● Exercise directions:
When the records are reproduced, each one must match exactly, and no picture may be kept.

· · ·

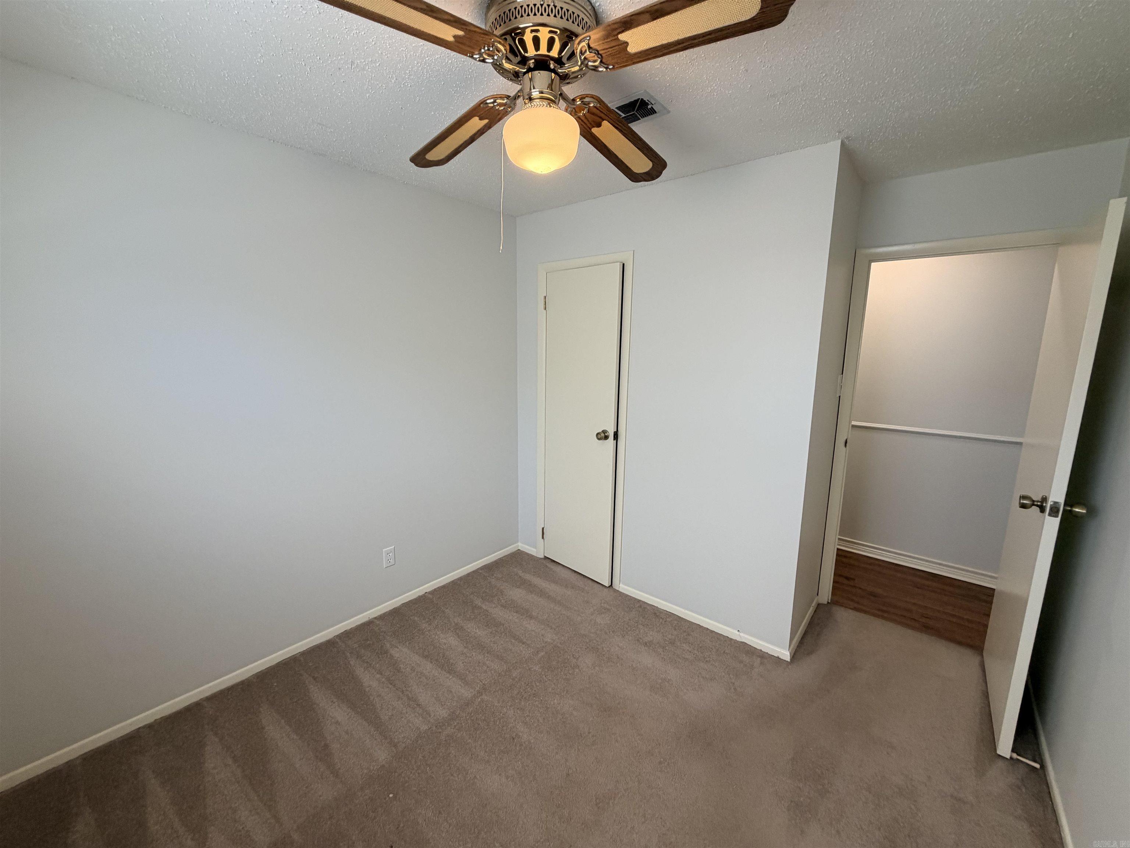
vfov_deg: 85.7
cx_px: 565
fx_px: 457
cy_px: 424
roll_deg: -0.3
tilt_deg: -11.0
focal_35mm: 14
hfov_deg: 102.1
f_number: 2.2
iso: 125
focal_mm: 2.22
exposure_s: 1/120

· · ·

● Your response:
vfov_deg: 85.7
cx_px: 565
fx_px: 457
cy_px: 424
roll_deg: -0.3
tilt_deg: -11.0
focal_35mm: 14
hfov_deg: 102.1
f_number: 2.2
iso: 125
focal_mm: 2.22
exposure_s: 1/120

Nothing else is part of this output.